Neville Islanders frustrated with Shenango coke plant
Frustrated residents plan to walk away from discussions about reducing air pollution and foul odors from the Shenango Inc. coke plant on Neville Island.
Seven members of the two-year-old Neville Island Good Neighbors Working Group said they will deliver a letter of resignation on Tuesday morning to Shenango's front gate.
“I don't think anything was getting fixed,” said Karen Grzywinski, 57, of Ohio Township, a member of the working group since its inception. “We had an open conversation with them, which was good, but from what I observed and from what I smelled when I drive through the area ... I don't think things are getting fixed.”

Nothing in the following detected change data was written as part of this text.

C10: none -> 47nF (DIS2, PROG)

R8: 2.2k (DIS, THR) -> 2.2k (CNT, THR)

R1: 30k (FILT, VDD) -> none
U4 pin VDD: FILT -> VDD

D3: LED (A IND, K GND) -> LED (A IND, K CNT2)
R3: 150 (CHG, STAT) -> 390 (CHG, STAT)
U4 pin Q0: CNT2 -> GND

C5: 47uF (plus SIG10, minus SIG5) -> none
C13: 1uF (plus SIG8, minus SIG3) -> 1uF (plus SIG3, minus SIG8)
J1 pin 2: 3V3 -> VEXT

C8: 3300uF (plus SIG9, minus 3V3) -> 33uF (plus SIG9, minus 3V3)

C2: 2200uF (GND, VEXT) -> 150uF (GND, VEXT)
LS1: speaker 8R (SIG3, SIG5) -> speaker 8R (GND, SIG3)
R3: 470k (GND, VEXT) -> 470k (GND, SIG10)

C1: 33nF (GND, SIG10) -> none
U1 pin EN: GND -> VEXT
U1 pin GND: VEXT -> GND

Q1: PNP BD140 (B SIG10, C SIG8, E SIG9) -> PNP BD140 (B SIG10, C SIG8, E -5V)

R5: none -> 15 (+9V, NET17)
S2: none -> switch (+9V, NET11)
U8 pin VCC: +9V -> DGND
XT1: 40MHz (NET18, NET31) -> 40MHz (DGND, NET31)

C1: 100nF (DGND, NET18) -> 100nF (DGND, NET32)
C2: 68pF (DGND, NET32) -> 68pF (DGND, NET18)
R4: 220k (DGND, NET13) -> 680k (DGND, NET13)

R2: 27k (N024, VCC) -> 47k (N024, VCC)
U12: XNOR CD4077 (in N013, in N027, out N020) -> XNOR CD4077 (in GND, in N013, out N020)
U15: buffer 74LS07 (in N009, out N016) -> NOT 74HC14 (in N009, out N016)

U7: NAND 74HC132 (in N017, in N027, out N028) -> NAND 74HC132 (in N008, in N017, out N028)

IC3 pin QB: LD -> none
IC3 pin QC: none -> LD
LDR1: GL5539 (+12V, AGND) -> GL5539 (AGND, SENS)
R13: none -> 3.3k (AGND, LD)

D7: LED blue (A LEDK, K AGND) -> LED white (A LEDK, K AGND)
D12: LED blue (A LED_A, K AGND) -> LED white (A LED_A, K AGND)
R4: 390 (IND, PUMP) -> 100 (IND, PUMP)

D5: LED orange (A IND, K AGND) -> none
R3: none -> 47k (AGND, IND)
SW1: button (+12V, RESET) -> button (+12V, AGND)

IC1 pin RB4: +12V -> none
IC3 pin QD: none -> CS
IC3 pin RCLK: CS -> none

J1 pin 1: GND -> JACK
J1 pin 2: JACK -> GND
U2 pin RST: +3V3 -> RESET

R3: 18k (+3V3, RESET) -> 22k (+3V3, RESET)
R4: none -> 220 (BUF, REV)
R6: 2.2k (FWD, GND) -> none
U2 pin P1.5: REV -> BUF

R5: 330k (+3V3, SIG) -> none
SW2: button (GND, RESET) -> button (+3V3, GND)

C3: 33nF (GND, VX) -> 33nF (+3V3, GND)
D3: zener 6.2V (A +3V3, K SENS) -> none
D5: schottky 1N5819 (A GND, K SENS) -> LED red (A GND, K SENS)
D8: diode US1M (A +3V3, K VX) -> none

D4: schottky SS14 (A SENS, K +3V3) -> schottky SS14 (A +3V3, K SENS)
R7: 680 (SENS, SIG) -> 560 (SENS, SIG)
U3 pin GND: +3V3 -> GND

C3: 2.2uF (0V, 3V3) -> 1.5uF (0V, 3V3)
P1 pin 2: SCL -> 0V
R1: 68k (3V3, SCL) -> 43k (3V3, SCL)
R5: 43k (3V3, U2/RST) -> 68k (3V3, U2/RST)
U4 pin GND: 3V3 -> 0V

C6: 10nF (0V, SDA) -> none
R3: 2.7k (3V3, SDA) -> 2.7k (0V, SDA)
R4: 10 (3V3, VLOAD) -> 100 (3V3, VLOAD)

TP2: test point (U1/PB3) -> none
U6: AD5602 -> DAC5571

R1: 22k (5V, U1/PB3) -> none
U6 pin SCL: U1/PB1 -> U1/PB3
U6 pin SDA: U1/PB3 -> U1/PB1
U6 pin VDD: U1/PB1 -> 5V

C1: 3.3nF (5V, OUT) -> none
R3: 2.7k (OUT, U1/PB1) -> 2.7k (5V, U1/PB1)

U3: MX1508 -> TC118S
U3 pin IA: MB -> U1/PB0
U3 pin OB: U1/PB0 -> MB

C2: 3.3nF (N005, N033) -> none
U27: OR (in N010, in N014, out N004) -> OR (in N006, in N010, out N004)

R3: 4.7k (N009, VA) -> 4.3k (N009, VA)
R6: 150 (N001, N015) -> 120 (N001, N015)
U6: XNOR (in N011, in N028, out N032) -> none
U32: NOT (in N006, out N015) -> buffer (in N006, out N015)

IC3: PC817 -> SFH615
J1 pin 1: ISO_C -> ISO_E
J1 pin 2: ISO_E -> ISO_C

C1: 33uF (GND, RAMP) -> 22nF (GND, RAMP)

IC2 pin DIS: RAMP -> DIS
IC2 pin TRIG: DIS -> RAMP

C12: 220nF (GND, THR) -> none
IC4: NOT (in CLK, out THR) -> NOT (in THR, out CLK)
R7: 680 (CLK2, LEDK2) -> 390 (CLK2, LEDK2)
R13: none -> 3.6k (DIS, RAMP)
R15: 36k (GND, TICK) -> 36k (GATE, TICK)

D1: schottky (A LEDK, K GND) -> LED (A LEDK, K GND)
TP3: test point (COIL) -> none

DTE Energy, the Detroit-based company that bought the coke plant in 2008, spent $8 million on improvements, including projects to reduce emissions and contain waste, said Randi Berris, a company spokeswoman. It plans to spend $34 million more on upgrades.
“We're really disappointed that they feel this way,” Berris said of the resigning members. “The whole point of the good neighbors group was to have an open and constructive dialogue, and anytime they have brought forth concerns, we have addressed them promptly.”
Grzywinski, a Group Against Smog and Pollution board member, said tensions built during past months as some community members of the 10-member working group decided that Shenango wasn't answering their questions.
Some said their concerns about emissions and odors from the plant went unaddressed, but others contend Shenango made improvements.
“I don't believe that to be the case,” said Earl Bohn, a member of the Ben Avon council who attends the meetings. “The company has presented progress reports on their improvements to the oven doors and other improvements to the facility.”
Jim Thompson, deputy director of Environmental Health for Allegheny County, attends the meetings and sensed frustration among members about soaking emissions, which is pollution released from the oven when it is open to the air and the coke is being pushed out, and odors from the plant.
“I'm somewhat disappointed that that's happening,” Thompson said of the resignation letter. “Stopping talking, I don't think is a good thing.”
Berris said Shenango has worked with the Allegheny County Health Department on soaking emissions.
The company established an odor hot line and employees respond to each request, Berris said. She said the smell, which has been likened to rotten eggs, might not be coming from the Shenango plant.
Bohn hopes the working group meetings continue. DTE Energy will re-evaluate whether to cancel the meeting scheduled for January, Berris said.